Le texte de Danan est la pièce de théâtre la plus surprenante que je connaisse à ce jour: ni dialogues, ni didascalies, juste un enchaînement de séquences où invariablement Jojo se joue avec jubilation des interdits. Presque tout aussi invariablement et sans joute, vient le moment où le morveux tendra sa joue à la gifle-claque-beigne-torgnole maternelle.

Sur scène, au lever du rideau, cela donne un chaos organisé, un tohu-bohu soigneusement rangé, un capharnaüm rigoureusement empilé de part et d'autre de la scène. Soyez les bienvenus dans la chambre de Jojo, joyeuse anarchie, à l'image de la pièce. Au fond de ce décor, une porte, dressée comme limite entre l'imaginaire enfantin et la désillusion frustrée de l'adulte.

**TÂCHES À RÉALISER:**
A - Renvoyez, s'il vous plaît, le segment du passage sur la pièce de Danan qui va de « Le texte de » jusqu'à « frustrée de l'adulte. » inclus.
B - Rédigez la suite du passage sur la pièce de Danan, en reprenant juste après sa dernière phrase.
Les lignes ci-dessous n'interviennent en rien ici.

**LIGNES DE DONNÉES:**
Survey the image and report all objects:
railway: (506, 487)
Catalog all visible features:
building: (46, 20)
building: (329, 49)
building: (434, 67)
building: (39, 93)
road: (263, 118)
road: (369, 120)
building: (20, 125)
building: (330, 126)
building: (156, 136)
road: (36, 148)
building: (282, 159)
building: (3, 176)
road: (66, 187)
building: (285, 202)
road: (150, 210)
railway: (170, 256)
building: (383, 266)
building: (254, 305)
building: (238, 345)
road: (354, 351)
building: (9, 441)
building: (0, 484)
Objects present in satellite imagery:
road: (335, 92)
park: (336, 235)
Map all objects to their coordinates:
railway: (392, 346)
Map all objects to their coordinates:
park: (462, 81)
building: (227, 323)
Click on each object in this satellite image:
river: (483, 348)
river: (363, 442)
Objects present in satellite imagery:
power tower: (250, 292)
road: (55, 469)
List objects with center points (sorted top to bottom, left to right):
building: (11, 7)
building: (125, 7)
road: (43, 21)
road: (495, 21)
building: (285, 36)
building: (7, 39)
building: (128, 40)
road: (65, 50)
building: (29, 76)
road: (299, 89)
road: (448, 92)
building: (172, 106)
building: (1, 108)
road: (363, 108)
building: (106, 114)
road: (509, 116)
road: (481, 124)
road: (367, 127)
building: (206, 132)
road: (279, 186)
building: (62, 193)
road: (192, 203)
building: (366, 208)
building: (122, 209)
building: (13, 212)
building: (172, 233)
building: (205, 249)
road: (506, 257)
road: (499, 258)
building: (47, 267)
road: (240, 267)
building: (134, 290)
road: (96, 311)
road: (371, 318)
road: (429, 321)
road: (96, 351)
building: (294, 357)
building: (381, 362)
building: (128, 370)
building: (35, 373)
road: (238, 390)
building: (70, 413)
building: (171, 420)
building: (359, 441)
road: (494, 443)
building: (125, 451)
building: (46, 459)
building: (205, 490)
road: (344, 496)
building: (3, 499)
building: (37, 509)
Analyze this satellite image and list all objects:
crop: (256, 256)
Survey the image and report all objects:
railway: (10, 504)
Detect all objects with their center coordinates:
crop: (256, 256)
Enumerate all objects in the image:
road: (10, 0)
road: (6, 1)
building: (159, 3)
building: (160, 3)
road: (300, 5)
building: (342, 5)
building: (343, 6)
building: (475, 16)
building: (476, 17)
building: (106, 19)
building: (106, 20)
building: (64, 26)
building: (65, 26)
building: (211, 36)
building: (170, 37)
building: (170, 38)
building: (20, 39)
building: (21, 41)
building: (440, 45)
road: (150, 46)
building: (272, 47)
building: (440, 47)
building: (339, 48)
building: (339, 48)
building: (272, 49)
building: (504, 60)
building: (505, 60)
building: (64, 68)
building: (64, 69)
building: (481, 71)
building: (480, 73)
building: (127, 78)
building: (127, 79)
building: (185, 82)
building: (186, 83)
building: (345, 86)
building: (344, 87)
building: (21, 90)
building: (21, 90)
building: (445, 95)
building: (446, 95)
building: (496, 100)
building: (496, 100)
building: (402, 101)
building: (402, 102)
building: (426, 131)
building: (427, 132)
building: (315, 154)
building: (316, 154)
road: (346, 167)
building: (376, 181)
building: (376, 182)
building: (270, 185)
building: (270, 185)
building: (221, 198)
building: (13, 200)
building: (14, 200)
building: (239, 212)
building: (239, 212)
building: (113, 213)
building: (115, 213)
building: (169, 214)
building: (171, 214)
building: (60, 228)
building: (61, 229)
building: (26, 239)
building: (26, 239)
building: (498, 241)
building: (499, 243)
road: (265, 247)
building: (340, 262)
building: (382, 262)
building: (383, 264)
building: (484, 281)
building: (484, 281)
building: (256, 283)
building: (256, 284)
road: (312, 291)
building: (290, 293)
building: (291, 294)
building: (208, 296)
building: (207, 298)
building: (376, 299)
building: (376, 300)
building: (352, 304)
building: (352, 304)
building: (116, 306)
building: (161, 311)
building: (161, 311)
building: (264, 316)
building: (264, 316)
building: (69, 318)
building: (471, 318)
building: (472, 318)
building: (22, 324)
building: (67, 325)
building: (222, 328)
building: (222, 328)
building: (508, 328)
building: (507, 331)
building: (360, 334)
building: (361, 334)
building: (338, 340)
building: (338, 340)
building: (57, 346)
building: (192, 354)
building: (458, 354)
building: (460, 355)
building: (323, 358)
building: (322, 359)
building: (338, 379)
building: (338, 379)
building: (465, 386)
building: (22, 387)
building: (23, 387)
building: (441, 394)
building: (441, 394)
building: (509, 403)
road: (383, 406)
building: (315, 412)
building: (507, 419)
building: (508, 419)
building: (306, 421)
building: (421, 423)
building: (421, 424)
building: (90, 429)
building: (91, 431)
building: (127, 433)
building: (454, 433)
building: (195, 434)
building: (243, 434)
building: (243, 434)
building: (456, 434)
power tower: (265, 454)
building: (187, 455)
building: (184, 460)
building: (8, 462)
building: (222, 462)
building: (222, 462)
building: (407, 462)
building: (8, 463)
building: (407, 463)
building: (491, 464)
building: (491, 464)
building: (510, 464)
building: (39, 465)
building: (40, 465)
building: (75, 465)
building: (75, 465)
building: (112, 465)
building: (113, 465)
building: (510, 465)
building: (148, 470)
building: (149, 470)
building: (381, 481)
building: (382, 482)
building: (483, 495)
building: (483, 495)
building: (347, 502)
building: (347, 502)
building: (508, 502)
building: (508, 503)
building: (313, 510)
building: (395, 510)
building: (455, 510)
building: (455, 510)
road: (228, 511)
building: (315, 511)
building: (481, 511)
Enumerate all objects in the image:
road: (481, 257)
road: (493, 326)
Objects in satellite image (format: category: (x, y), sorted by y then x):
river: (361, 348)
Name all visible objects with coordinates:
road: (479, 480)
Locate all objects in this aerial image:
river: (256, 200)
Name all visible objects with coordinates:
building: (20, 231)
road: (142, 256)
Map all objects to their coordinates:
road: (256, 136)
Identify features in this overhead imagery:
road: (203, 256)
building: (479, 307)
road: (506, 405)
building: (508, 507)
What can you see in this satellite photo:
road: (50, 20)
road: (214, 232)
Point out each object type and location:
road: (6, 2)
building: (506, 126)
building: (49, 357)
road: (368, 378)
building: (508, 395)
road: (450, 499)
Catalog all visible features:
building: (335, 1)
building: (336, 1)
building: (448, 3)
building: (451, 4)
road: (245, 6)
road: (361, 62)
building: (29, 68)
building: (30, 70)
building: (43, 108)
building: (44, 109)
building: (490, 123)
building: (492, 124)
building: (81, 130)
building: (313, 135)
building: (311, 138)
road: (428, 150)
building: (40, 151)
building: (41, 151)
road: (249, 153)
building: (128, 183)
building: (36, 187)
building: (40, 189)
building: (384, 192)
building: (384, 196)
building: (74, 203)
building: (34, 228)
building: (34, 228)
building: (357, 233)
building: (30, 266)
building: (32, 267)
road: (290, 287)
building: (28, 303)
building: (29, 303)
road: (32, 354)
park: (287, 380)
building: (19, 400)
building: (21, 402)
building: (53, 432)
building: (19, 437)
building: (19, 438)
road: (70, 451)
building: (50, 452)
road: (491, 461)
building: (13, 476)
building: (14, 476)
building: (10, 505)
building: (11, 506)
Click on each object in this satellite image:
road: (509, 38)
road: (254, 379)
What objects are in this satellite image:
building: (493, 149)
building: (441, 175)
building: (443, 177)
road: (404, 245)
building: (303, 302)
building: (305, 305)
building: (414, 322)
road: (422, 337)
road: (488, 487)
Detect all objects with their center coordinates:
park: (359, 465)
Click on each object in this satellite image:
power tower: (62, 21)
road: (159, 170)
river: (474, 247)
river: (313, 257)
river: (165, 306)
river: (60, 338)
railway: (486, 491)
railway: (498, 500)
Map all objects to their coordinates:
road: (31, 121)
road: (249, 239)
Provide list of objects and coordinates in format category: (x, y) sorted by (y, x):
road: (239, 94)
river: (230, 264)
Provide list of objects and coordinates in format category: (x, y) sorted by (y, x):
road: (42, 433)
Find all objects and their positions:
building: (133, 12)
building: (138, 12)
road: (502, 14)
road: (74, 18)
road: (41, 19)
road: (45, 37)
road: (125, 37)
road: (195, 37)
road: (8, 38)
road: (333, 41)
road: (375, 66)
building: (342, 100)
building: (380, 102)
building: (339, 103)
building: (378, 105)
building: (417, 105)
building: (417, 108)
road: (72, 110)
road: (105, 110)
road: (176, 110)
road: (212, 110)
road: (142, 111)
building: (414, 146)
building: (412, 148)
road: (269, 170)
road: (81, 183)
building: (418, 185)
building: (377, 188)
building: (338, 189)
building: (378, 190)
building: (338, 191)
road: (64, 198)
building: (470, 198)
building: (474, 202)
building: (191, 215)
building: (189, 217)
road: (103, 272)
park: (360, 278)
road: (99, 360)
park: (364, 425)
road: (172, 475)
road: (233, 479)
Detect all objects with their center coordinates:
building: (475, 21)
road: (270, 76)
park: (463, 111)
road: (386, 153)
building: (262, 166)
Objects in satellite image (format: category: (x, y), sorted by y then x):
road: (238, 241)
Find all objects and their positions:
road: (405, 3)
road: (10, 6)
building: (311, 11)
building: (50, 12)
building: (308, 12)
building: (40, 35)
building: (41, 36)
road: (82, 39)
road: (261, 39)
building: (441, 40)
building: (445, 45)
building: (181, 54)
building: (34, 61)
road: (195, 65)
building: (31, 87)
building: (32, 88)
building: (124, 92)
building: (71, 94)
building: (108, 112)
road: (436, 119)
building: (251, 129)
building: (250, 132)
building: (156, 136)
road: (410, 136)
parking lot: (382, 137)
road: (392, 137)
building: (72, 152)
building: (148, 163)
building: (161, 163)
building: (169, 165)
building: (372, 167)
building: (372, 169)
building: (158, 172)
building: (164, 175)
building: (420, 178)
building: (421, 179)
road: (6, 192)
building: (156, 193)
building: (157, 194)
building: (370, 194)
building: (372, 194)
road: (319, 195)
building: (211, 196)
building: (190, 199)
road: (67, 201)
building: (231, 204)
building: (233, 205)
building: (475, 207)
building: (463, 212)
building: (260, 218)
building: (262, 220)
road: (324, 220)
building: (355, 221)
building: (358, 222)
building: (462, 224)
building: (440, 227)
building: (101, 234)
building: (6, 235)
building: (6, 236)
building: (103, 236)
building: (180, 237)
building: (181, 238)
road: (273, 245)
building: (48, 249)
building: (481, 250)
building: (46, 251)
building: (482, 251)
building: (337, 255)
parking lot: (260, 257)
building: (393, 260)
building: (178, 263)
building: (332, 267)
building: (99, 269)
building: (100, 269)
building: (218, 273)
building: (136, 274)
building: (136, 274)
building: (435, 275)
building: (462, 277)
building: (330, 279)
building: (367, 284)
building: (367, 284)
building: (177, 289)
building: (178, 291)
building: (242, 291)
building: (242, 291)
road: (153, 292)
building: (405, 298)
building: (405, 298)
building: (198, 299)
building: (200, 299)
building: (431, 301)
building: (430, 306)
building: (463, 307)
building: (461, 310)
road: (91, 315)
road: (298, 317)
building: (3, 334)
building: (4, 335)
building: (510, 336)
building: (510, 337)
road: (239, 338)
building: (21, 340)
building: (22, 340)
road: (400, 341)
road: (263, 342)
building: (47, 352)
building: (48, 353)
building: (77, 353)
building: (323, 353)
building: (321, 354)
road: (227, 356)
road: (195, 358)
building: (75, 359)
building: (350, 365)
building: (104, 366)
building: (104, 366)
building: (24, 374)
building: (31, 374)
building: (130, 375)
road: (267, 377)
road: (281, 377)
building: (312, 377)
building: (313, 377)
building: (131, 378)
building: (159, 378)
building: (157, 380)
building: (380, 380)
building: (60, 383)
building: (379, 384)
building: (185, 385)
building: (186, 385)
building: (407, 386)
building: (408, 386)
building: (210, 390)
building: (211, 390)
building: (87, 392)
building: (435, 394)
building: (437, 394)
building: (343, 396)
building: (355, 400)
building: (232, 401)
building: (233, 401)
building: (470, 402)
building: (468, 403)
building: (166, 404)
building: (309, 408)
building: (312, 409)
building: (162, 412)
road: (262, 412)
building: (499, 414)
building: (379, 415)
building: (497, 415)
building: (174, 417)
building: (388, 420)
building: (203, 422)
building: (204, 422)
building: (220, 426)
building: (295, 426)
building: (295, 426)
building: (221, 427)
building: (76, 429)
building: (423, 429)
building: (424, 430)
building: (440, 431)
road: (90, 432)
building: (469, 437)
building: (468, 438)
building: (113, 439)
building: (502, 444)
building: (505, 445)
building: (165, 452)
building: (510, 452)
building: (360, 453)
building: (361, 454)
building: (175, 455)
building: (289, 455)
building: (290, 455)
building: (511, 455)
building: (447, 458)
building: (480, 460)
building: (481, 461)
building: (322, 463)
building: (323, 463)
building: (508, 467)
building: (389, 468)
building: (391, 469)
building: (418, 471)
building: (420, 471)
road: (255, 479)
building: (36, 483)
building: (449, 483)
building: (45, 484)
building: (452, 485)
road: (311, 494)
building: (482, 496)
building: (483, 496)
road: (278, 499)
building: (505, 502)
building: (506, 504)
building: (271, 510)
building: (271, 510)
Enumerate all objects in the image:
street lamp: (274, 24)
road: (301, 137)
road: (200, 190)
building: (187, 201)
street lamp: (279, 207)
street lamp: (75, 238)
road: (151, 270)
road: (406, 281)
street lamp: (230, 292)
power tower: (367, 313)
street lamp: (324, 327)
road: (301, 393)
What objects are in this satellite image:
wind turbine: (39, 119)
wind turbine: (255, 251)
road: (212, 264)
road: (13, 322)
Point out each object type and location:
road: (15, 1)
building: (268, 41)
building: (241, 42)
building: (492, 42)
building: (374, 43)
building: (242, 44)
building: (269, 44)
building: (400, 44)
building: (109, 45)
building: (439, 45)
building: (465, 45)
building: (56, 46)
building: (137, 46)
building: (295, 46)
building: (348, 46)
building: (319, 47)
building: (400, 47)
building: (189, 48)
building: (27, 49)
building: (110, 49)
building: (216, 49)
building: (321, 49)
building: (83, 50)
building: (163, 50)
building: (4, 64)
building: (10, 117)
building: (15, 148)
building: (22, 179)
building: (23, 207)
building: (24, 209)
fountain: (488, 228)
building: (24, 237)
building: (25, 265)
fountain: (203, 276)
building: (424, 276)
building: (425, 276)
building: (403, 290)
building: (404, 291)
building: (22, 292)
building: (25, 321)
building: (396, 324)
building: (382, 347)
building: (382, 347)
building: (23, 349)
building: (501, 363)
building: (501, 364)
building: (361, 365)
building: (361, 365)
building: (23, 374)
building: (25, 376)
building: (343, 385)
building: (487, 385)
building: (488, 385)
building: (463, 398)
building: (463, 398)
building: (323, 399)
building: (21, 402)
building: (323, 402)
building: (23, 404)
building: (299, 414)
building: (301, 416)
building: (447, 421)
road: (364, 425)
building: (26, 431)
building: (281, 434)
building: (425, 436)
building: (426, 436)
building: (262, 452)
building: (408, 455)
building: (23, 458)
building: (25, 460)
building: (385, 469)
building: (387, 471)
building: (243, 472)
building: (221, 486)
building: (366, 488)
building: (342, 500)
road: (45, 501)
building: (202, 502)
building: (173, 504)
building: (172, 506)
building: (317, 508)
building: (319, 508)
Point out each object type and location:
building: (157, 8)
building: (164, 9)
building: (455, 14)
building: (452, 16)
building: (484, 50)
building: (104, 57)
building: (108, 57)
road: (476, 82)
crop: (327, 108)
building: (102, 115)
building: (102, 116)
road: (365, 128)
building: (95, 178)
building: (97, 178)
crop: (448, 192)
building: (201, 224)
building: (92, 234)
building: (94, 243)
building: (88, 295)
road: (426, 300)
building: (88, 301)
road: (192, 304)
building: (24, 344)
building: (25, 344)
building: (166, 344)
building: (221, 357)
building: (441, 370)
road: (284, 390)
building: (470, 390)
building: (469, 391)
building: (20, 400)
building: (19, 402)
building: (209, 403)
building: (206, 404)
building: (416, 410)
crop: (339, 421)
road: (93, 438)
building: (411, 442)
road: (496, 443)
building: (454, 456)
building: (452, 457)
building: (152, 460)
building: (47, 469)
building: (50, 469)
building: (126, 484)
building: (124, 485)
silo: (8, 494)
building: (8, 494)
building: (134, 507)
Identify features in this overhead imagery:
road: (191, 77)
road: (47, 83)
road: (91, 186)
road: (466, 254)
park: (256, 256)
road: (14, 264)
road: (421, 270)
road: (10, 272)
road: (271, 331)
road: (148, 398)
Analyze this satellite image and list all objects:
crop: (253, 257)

**RÉPONSES AUX TÂCHES:**
A -
Le texte de Danan est la pièce de théâtre la plus surprenante que je connaisse à ce jour: ni dialogues, ni didascalies, juste un enchaînement de séquences où invariablement Jojo se joue avec jubilation des interdits. Presque tout aussi invariablement et sans joute, vient le moment où le morveux tendra sa joue à la gifle-claque-beigne-torgnole maternelle.

Sur scène, au lever du rideau, cela donne un chaos organisé, un tohu-bohu soigneusement rangé, un capharnaüm rigoureusement empilé de part et d'autre de la scène. Soyez les bienvenus dans la chambre de Jojo, joyeuse anarchie, à l'image de la pièce. Au fond de ce décor, une porte, dressée comme limite entre l'imaginaire enfantin et la désillusion frustrée de l'adulte.

B -
Le bric à brac se réveille à l'apparition des maîtres de jeu, Jojo et son copain, il sort de son mutisme. Et en une heure, cette pièce quasi muette rend hommage au trio Chaplin, Keaton, Tati. On y parle comme dans Les vacances de Monsieur Hulot, on se dandine et on y trébuche à la Charlot et on se désarticule et on chute de gag en gag à la Keaton.

Pas étonnant que les gazous au final entonnent le dernier chant polyglotte des Temps modernes.

Au final, on en vient à se demander ce que deviendrait ce Jojo entre les mailles du filet gouvernemental: délinquant bon à recycler?  Et si on y voyait plutôt de la graine de Jouanneau?